Likewise, the Psychology program also has a lot to offer to anyone who enrolls. Within the Psychology program you will be exposed to a multitude of disciplines within the area of psychology. Classes range from Statistics and Research Methods, to Counseling, Psychobiology, and Cognitive Psychology; among so many more. The Psychology program allows students to chart their path towards a career in Psychology, whether that career is in Counseling, Clinical Psychology, or Research. A degree in psychology can also open doors into related careers in which a background in psychology could be useful; these careers might include Forensic Crime investigation and Marketing, along with a host of other careers. Each of the professors in the program hold a Ph.D. in their respective field of psychology, giving students access to a veritable treasure trove of knowledge.

When I was first applying to colleges I was split on whether I wanted to pursue a degree in Psychology or one in Business Management. This is where the opportunity to complete a double major came into play. By opting to double major, I was able to gain knowledge in both fields that I could apply towards deciding what to do after college. As I said before, I was lucky that my two interests fit together so well. That being said, even if your interests don’t necessarily converge, you should still look into a double major or at least a minor if you have another interest besides your declared program. Not only does this allow you to pursue valuable knowledge, it also makes you more marketable to employers. At a base level, if your future employer sees that you completed an extra major or minor, this indicates to them that you are well-rounded and well-educated. Additionally, it might also indicate that you are a driven individual, and that you are not afraid to take on a challenge. Moreover, the additional major or minor may be a key aspect they were searching for in an employee. For example, if you are a Business Major, it may be beneficial to complete a minor in one or more foreign languages. This way, when applying for jobs you have the added selling point that you are experienced in a number of foreign languages and can communicate with international customers or international business partners.

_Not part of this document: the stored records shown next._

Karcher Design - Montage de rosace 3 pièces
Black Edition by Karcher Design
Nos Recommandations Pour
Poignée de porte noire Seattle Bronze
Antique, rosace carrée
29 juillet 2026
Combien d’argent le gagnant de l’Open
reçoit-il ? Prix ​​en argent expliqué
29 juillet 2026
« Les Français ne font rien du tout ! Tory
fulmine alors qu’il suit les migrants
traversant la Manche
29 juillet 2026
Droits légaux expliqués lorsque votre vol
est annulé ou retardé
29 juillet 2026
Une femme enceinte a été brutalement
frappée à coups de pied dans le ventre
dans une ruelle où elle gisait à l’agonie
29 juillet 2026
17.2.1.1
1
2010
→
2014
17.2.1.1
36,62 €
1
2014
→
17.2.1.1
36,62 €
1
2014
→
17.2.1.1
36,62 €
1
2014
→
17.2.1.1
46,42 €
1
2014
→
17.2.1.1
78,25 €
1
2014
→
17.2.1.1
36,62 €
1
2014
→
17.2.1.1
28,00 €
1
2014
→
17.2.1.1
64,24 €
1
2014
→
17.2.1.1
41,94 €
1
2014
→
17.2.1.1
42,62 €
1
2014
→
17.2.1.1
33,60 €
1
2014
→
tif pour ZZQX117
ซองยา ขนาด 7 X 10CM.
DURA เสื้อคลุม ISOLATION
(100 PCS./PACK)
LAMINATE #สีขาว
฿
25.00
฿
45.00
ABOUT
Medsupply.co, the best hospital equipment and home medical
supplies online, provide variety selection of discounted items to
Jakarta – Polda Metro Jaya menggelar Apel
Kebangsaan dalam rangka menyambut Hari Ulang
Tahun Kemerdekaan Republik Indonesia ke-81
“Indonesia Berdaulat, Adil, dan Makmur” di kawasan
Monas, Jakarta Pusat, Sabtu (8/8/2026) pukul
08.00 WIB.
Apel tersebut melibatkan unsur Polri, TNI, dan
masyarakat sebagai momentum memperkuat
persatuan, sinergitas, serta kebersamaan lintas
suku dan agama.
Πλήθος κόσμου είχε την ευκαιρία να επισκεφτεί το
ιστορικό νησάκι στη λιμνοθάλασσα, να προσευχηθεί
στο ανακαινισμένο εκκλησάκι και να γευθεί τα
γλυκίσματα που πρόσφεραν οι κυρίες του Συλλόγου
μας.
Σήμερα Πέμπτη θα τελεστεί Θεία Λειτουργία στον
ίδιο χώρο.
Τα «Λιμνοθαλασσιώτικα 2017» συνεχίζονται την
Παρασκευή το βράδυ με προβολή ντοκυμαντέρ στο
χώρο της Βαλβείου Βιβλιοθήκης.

As I said before, I am completing what is called a dual degree. Completing a dual degree requires good time management skills and the ability to plan ahead in order to make sure you take all your required classes, however if you are willing to put in the effort, this can be a worthwhile venture. There are several distinctions between a double major and a dual degree. When completing a dual degree you are required to complete an additional 30 credit hours of course work in any classes that you choose, bringing the total up to at least 150 credit hours of work upon graduation. Luckily, you can utilize transfer credits from another university or from high school in order to supplement the required credit hours. Additionally, you cannot choose two BA programs or two BS programs; rather one must be a BA and the other a BS. The main distinction between a double major and a dual degree is the outcome. Upon completing a double major you will receive a degree in one of your chosen majors, and the other will be noted on your transcript and you can list it as such on applications. Upon completing a dual degree, you will receive a degree from both majors and can list either or both on your application as such. In simpler terms, with a double major you receive one Bachelor’s degree with a notation of an additional major, and with a dual degree you receive two Bachelor’s degrees. This can be helpful when applying for jobs, as you can fall back on either degree in the event that you cannot find a job. In other words, it gives you some wiggle room when searching for jobs so that you are not locked into one field or the other.